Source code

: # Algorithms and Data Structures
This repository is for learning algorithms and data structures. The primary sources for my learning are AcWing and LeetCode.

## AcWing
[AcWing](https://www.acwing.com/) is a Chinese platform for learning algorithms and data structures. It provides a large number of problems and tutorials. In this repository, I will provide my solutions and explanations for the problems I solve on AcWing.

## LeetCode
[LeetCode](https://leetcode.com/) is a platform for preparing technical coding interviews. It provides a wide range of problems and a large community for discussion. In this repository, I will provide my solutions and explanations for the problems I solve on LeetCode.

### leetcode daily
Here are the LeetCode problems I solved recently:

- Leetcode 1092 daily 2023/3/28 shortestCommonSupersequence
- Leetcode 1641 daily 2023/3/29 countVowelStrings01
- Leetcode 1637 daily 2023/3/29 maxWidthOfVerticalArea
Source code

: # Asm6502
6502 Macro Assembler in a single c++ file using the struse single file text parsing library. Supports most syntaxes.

Goal of the exercise: Which of the lines in the data hold the string "explanations"? Report each of them by copying it.

Response area:
[AcWing](https://www.acwing.com/) is a Chinese platform for learning algorithms and data structures. It provides a large number of problems and tutorials. In this repository, I will provide my solutions and explanations for the problems I solve on AcWing.
[LeetCode](https://leetcode.com/) is a platform for preparing technical coding interviews. It provides a wide range of problems and a large community for discussion. In this repository, I will provide my solutions and explanations for the problems I solve on LeetCode.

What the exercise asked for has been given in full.